- _Problem description_: Without any pictures, print the lines below from the one that has "número 9.1.4.11 de la norma UNE-EN" through the one that has "iPhone-modellerna genom åren skiljer", exactly and nothing else.

- _Data extracts_:
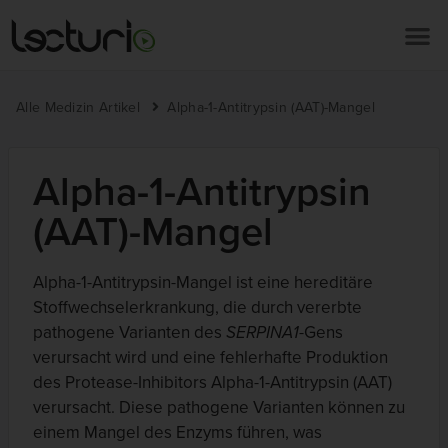
Alle Medizin Artikel
Alpha-1-Antitrypsin (AAT)-Mangel
Alpha-1-Antitrypsin
(AAT)-Mangel
Alpha-1-Antitrypsin-Mangel ist eine hereditäre
Stoffwechselerkrankung, die durch vererbte
pathogene Varianten des
SERPINA1
-Gens
verursacht wird und eine fehlerhafte Produktion
des Protease-Inhibitors Alpha-1-Antitrypsin (AAT)
verursacht. Diese pathogene Varianten können zu
einem Mangel des Enzyms führen, was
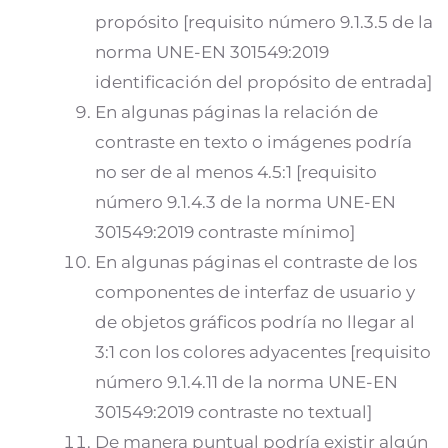
propósito [requisito número 9.1.3.5 de la
norma UNE-EN 301549:2019
identificación del propósito de entrada]
En algunas páginas la relación de
contraste en texto o imágenes podría
no ser de al menos 4.5:1 [requisito
número 9.1.4.3 de la norma UNE-EN
301549:2019 contraste mínimo]
En algunas páginas el contraste de los
componentes de interfaz de usuario y
de objetos gráficos podría no llegar al
3:1 con los colores adyacentes [requisito
número 9.1.4.11 de la norma UNE-EN
301549:2019 contraste no textual]
De manera puntual podría existir algún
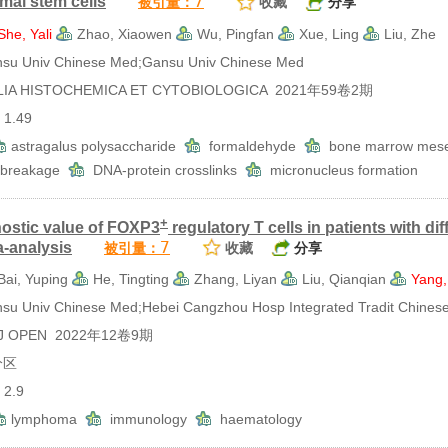
7
al stem cells
被引量：
收藏
分享
She, Yali
Zhao, Xiaowen
Wu, Pingfan
Xue, Ling
Liu, Zhe
 Univ Chinese Med;Gansu Univ Chinese Med
A HISTOCHEMICA ET CYTOBIOLOGICA 2021年59卷2期
.49
astragalus polysaccharide
formaldehyde
bone marrow mese
d breakage
DNA-protein crosslinks
micronucleus formation
+
ostic value of FOXP3
regulatory T cells in patients with d
7
-analysis
被引量：
收藏
分享
Bai, Yuping
He, Tingting
Zhang, Liyan
Liu, Qianqian
Yang,
Univ Chinese Med;Hebei Cangzhou Hosp Integrated Tradit Chines
 OPEN 2022年12卷9期
分区
2.9
lymphoma
immunology
haematology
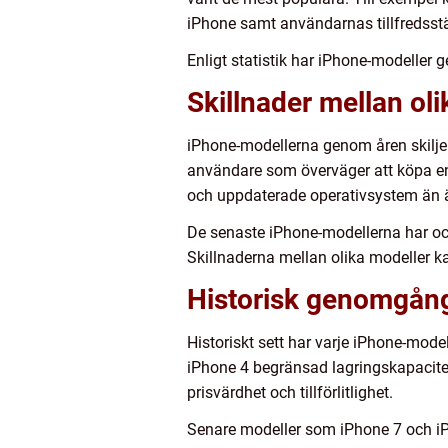
iPhone samt användarnas tillfredsstä
Enligt statistik har iPhone-modeller 
Skillnader mellan o
iPhone-modellerna genom åren skiljer
användare som överväger att köpa en 
och uppdaterade operativsystem än ä
De senaste iPhone-modellerna har ock
Skillnaderna mellan olika modeller k
Historisk genomgång
Historiskt sett har varje iPhone-mod
iPhone 4 begränsad lagringskapacite
prisvärdhet och tillförlitlighet.
Senare modeller som iPhone 7 och iPh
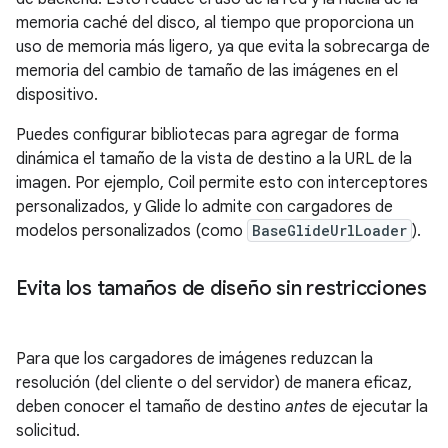
memoria caché del disco, al tiempo que proporciona un
uso de memoria más ligero, ya que evita la sobrecarga de
memoria del cambio de tamaño de las imágenes en el
dispositivo.
Puedes configurar bibliotecas para agregar de forma
dinámica el tamaño de la vista de destino a la URL de la
imagen. Por ejemplo, Coil permite esto con interceptores
personalizados, y Glide lo admite con cargadores de
modelos personalizados (como
BaseGlideUrlLoader
).
Evita los tamaños de diseño sin restricciones
Para que los cargadores de imágenes reduzcan la
resolución (del cliente o del servidor) de manera eficaz,
deben conocer el tamaño de destino
antes
de ejecutar la
solicitud.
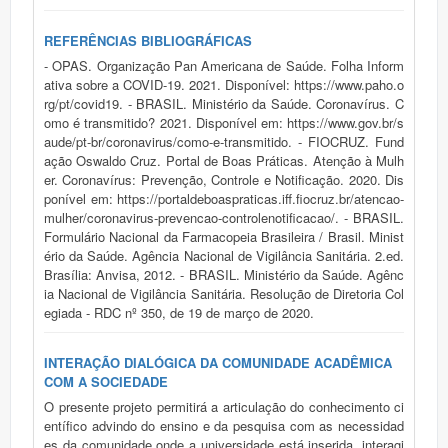
REFERÊNCIAS BIBLIOGRÁFICAS
- OPAS. Organização Pan Americana de Saúde. Folha Inform
ativa sobre a COVID-19. 2021. Disponível: https://www.paho.o
rg/pt/covid19. - BRASIL. Ministério da Saúde. Coronavírus. C
omo é transmitido? 2021. Disponível em: https://www.gov.br/s
aude/pt-br/coronavirus/como-e-transmitido. - FIOCRUZ. Fund
ação Oswaldo Cruz. Portal de Boas Práticas. Atenção à Mulh
er. Coronavírus: Prevenção, Controle e Notificação. 2020. Dis
ponível em: https://portaldeboaspraticas.iff.fiocruz.br/atencao-
mulher/coronavirus-prevencao-controlenotificacao/. - BRASIL.
Formulário Nacional da Farmacopeia Brasileira / Brasil. Minist
ério da Saúde. Agência Nacional de Vigilância Sanitária. 2.ed.
Brasília: Anvisa, 2012. - BRASIL. Ministério da Saúde. Agênc
ia Nacional de Vigilância Sanitária. Resolução de Diretoria Col
egiada - RDC nº 350, de 19 de março de 2020.
INTERAÇÃO DIALÓGICA DA COMUNIDADE ACADÊMICA
COM A SOCIEDADE
O presente projeto permitirá a articulação do conhecimento ci
entífico advindo do ensino e da pesquisa com as necessidad
es da comunidade onde a universidade está inserida, interagi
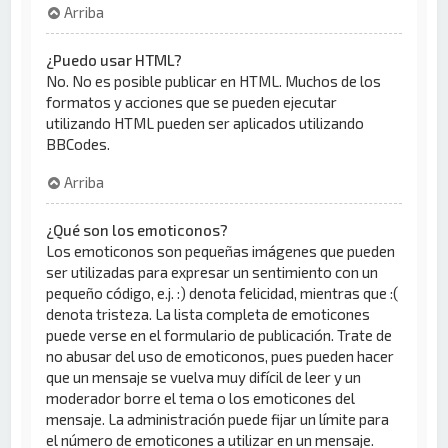
Arriba
¿Puedo usar HTML?
No. No es posible publicar en HTML. Muchos de los
formatos y acciones que se pueden ejecutar
utilizando HTML pueden ser aplicados utilizando
BBCodes.
Arriba
¿Qué son los emoticonos?
Los emoticonos son pequeñas imágenes que pueden
ser utilizadas para expresar un sentimiento con un
pequeño código, e.j. :) denota felicidad, mientras que :(
denota tristeza. La lista completa de emoticones
puede verse en el formulario de publicación. Trate de
no abusar del uso de emoticonos, pues pueden hacer
que un mensaje se vuelva muy difícil de leer y un
moderador borre el tema o los emoticones del
mensaje. La administración puede fijar un límite para
el número de emoticones a utilizar en un mensaje.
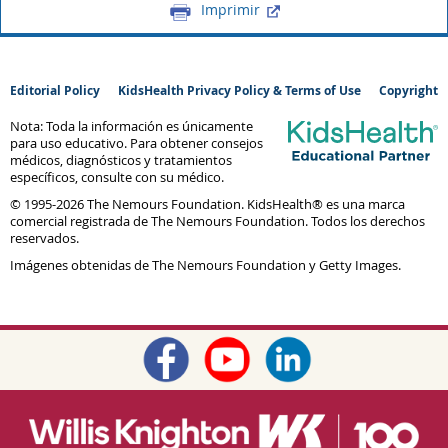
Imprimir
Editorial Policy
KidsHealth Privacy Policy & Terms of Use
Copyright
Nota: Toda la información es únicamente
para uso educativo. Para obtener consejos
médicos, diagnósticos y tratamientos
específicos, consulte con su médico.
© 1995-
2026 The Nemours Foundation. KidsHealth® es una marca
comercial registrada de The Nemours Foundation. Todos los derechos
reservados.
Imágenes obtenidas de The Nemours Foundation y Getty Images.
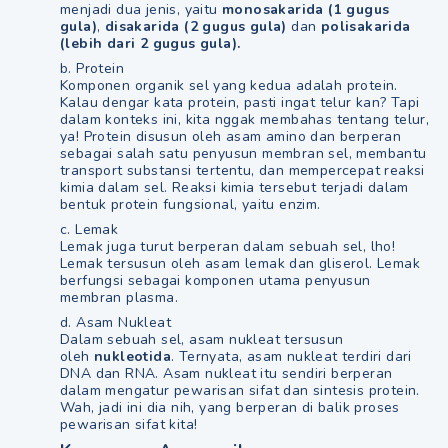
menjadi dua jenis, yaitu
monosakarida (1 gugus
gula)
,
disakarida (2 gugus gula)
dan
polisakarida
(lebih dari 2 gugus gula).
b. Protein
Komponen organik sel yang kedua adalah protein.
Kalau dengar kata protein, pasti ingat telur kan? Tapi
dalam konteks ini, kita nggak membahas tentang telur,
ya! Protein disusun oleh asam amino dan berperan
sebagai salah satu penyusun membran sel, membantu
transport substansi tertentu, dan mempercepat reaksi
kimia dalam sel. Reaksi kimia tersebut terjadi dalam
bentuk protein fungsional, yaitu enzim.
c. Lemak
Lemak juga turut berperan dalam sebuah sel, lho!
Lemak tersusun oleh asam lemak dan gliserol. Lemak
berfungsi sebagai komponen utama penyusun
membran plasma.
d. Asam Nukleat
Dalam sebuah sel, asam nukleat tersusun
oleh
nukleotida
. Ternyata, asam nukleat terdiri dari
DNA dan RNA. Asam nukleat itu sendiri berperan
dalam mengatur pewarisan sifat dan sintesis protein.
Wah, jadi ini dia nih, yang berperan di balik proses
pewarisan sifat kita!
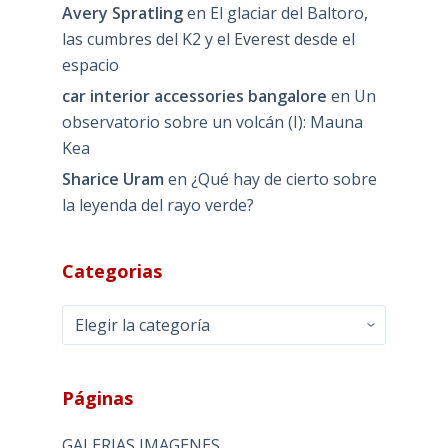
Avery Spratling
en
El glaciar del Baltoro,
las cumbres del K2 y el Everest desde el
espacio
car interior accessories bangalore
en
Un
observatorio sobre un volcán (I): Mauna
Kea
Sharice Uram
en
¿Qué hay de cierto sobre
la leyenda del rayo verde?
Categorias
Categorias
Páginas
GALERIAS IMAGENES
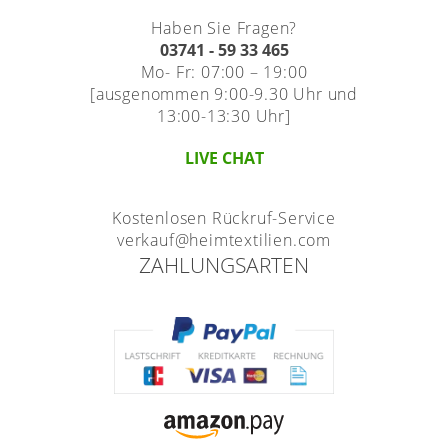
Haben Sie Fragen?
03741 - 59 33 465
Mo- Fr: 07:00 – 19:00
[ausgenommen 9:00-9.30 Uhr und
13:00-13:30 Uhr]
LIVE CHAT
Kostenlosen Rückruf-Service
verkauf@heimtextilien.com
ZAHLUNGSARTEN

- _Solution to this task_:
número 9.1.4.11 de la norma UNE-EN
301549:2019 contraste no textual]
De manera puntual podría existir algún
7
al stem cells
被引量：
收藏
分享
She, Yali
Zhao, Xiaowen
Wu, Pingfan
Xue, Ling
Liu, Zhe
 Univ Chinese Med;Gansu Univ Chinese Med
A HISTOCHEMICA ET CYTOBIOLOGICA 2021年59卷2期
.49
astragalus polysaccharide
formaldehyde
bone marrow mese
d breakage
DNA-protein crosslinks
micronucleus formation
+
ostic value of FOXP3
regulatory T cells in patients with d
7
-analysis
被引量：
收藏
分享
Bai, Yuping
He, Tingting
Zhang, Liyan
Liu, Qianqian
Yang,
Univ Chinese Med;Hebei Cangzhou Hosp Integrated Tradit Chines
 OPEN 2022年12卷9期
分区
2.9
lymphoma
immunology
haematology
iPhone samt användarnas tillfredsstä
Enligt statistik har iPhone-modeller 
Skillnader mellan o
iPhone-modellerna genom åren skiljer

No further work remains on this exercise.